L’évaluation des politiques publiques en France : un panorama

Ce billet propose un court panorama sur l’évaluation des politiques publiques en France en 2015. Il présente l’initiative du « Baromètre 2014 » de l’évaluation construit par la Société Française de l’Evaluation, et revient aussi sur la base de données de rapports d’évaluations mise en ligne par le secrétariat général à la modernisation de l’action publique (SGMAP).

Fin 2013, un billet de ce blog présentait le triple mouvement qui s’exerce sur les dix dernières années dans le paysage français de l’évaluation des politiques publiques : la montée puis la décrue des expérimentations contrôlées, l’institutionnalisation grandissante de l’évaluation, et l’apparition d’évaluations menées dans le cadre de la Modernisation de l’Action Publique (MAP).

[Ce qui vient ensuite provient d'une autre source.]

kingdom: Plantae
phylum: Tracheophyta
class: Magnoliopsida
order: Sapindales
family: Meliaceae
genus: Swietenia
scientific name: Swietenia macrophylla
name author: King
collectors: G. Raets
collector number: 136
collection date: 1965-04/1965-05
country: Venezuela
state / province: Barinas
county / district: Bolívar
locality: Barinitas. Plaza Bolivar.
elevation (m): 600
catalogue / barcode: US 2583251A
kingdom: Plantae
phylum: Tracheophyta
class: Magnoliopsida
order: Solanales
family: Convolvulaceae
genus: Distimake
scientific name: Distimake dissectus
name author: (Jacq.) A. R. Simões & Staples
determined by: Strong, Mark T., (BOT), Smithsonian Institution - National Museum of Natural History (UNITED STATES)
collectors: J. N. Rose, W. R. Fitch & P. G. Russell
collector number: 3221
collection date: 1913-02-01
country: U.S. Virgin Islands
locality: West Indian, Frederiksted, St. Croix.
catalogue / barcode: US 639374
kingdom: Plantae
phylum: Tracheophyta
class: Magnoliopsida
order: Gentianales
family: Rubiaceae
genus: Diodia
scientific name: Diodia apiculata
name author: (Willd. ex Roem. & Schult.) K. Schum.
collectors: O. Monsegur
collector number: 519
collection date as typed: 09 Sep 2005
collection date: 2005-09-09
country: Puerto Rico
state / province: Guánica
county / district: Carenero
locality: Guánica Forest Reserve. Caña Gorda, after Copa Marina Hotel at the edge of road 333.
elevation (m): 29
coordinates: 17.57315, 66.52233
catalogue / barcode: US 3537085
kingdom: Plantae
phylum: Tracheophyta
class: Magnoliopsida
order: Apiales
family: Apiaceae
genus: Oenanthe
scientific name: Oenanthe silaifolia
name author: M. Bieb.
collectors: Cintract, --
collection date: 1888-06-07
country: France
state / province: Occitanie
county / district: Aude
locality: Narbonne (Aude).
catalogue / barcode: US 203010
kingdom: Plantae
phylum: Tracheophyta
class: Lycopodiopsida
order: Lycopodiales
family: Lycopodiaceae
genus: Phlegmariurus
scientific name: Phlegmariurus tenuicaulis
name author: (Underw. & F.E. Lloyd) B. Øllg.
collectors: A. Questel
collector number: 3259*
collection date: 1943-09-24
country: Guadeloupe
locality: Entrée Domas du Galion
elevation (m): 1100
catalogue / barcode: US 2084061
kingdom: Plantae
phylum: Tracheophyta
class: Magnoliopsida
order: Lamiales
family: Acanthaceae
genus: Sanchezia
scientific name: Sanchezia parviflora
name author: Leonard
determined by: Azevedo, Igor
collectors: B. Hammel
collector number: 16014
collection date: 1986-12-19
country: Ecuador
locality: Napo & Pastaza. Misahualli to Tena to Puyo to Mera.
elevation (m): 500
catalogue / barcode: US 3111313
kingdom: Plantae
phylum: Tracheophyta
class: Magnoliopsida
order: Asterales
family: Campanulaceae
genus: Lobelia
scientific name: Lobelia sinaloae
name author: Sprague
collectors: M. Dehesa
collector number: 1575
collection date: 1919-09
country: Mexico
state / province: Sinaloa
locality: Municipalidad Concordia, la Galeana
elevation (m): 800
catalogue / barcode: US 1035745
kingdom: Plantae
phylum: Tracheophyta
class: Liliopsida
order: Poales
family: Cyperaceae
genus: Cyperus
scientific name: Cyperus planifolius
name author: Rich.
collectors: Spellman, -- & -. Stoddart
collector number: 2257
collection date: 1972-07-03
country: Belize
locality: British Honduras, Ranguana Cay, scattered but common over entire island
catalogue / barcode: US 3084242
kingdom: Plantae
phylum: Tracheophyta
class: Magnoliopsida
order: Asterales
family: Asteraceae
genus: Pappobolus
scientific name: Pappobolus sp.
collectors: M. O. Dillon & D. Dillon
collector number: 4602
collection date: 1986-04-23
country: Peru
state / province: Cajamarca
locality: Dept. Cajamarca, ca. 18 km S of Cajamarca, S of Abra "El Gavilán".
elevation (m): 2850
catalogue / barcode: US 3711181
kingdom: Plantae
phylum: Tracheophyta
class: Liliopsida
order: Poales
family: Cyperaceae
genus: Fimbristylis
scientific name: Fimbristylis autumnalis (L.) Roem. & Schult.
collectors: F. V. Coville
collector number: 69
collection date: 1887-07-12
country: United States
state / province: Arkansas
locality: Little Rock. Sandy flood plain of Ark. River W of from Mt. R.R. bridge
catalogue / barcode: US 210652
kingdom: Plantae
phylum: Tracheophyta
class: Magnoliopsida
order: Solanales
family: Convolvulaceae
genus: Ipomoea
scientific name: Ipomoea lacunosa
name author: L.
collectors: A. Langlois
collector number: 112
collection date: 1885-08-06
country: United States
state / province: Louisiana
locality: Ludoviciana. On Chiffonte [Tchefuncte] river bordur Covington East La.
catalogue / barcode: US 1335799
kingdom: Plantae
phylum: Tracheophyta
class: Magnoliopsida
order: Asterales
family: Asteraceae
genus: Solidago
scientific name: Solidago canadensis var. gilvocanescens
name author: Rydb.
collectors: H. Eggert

Depuis cette date, les évaluations des politiques gouvernementales menées dans le cadre de la MAP ont continué. Des évaluations à un niveau ‘local’ ont été également réalisées et sont rajoutées à celles déjà menées. Nous revenons ici sur deux initiatives récentes de recension d’évaluations : le Baromètre de l’évaluation proposé par la Société Française de l’Evaluation (SFE) et la base de travaux d’évaluation réalisés par le SGMAP.

Le Baromètre de l'évaluation

Le Baromètre de l’évaluation (voir ici le baromètre 2014) est un répertoire nouvellement créé par la SFE et recensant les travaux d’évaluation de politiques publiques. Ce répertoire se veut une recension la plus large possible des travaux évaluatifs existant, sans pour autant prétendre à l’exhaustivité. Il s’appuie pour cela sur l’Observatoire de l’évaluation des politiques publiques développé par la SFE depuis 2012. Cet observatoire collecte les travaux évaluatifs en mobilisant deux sources principales : (i) campagne auprès de membres de la SFE, et (ii) par un travail de recherche sur le web (exemples : sites de la Cour des comptes, de la Documentation française). Le baromètre recense 1592 travaux d’évaluation réalisés depuis 2000, dont 1174 depuis 2007 (voir graphique). La moyenne de 168 travaux évaluatifs par an souligne l’ancrage de la pratique évaluative en France… même si on doit souligner également un tassement ou une légère décrue depuis 2010 du nombre annuel de travaux référencés.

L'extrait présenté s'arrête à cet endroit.